A poesia que olha, como compromisso e testemunho, para o real, mesmo quando o real que percecionamos nos chega filtrado pelos média; a poesia que se expõe actuando sobre o corpo dos dias insanos, poesia de esconjuro e de revolta, de resistência em nome da justiça e de um devir mais pródigo e igualitário parece, nestes tempos de feroz e suicidário individualismo, condenada ao fracasso.

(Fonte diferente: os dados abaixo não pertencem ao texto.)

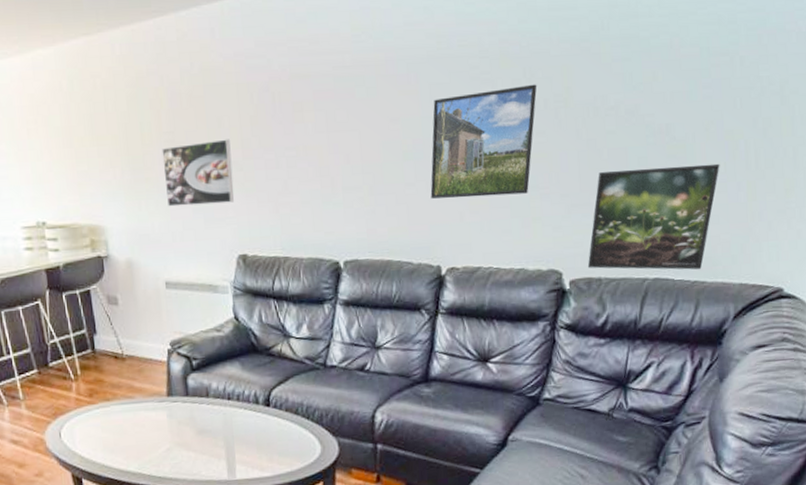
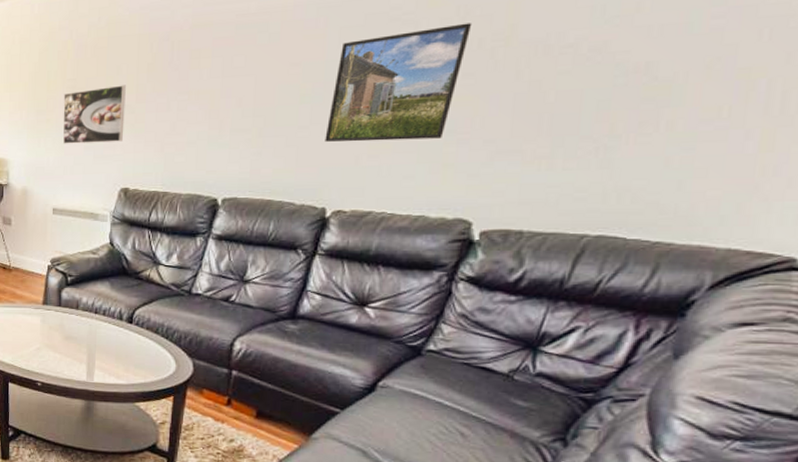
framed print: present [587,163,720,270] -> none [506,107,722,230]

A democracia, mesmo esta burguesa e minguada, ainda atrelada – graças a alguns valores de Abril que ainda se mantêm, dado haver quem por eles lute -, a uma aura de júbilo e de festa que subsiste nas ruas quando os dias maiores de Abril e Maio nos convocam, permite-nos, mesmo cercada pelos falcões do passado e pela usura reinante, algum espaço de respiração, de inconformismo e de esperança.
A poesia, a arte em geral, que pensa o nosso tempo e dele tenta expurgar o lixo que o sufoca, ainda é possível? Já vivemos tempos bem mais violentos, política e socialmente ignaros, e sobrevivemos. Já não temos a PIDE, mas vivemos numa sociedade, diz-nos o filósofo sul-coreano Byung-Chul Han, “que é uma fusão de O Admirável Mundo Novo, de Huxley, e de 1984, de Orwell. Estamos sob vigilância constante mas, paradoxalmente, sentimo-nos livres. Na realidade, o smartphone, que promete uma ideia de liberdade, é uma prisão”.
O poeta é, neste complexo mundo, alguém que pensa, que se interroga, que nos questiona, que nos quer libertos de toda a ganga que tende em alienar-nos. Ana Abel traz para este seu livro esse desassossego, essa humana inquietação do Ser, logo presente no título SER GENTE, afirmação que nos coloca “de pé”, que nos convoca para o mais digno da nossa condição. É de pessoas e da dignidade de Ser Humano, que estes poemas falam, num tom claro e coloquial. Fala-nos de vidas suspensas, ou à margem, da alegria e do amor, fala-nos de Abril, mas de um Abril habitado, sempre como modo de respirar, luz, farol, acto fecundo e libertário.
Ana Abel, poeta que traz nas veias o combate urdido em dias cruéis, a insubmissão como lugar do Ser, não deixa por isso que estes tempos, em que a usura nos fere até aos ossos, lhe tolha a lira e a impeça de cantar, de escrever poemas onde expressa o escárnio e a revolta, o amor e a determinação colectiva, que de longe vem como desígnio inscrito na pele, de mudar o mundo.Estes poemas de Ana Abel, em SER GENTE, rumando contra as vergonhas do nosso tempo, são o que dizem, a voz que neles habita é uma voz lúcida, que olha os “outros” de frente, que dos poderes conhece as manhas, os ardis e os embustes e sobre esse poder e seus sequazes, desfere a lança das palavras as que, por perenes e justas, mais magoam. Partam para este livro de olhos, mente e braços bem abertos. Verão que vale a pena, porque |A Poesia é só uma/Nasce de um olhar que vê/De um sentir que se importa/De um escutar que ouve/De uma alma que se comove/e sente.
Ser Gente, de Ana Abel – Edição MODOCROMIA/2023.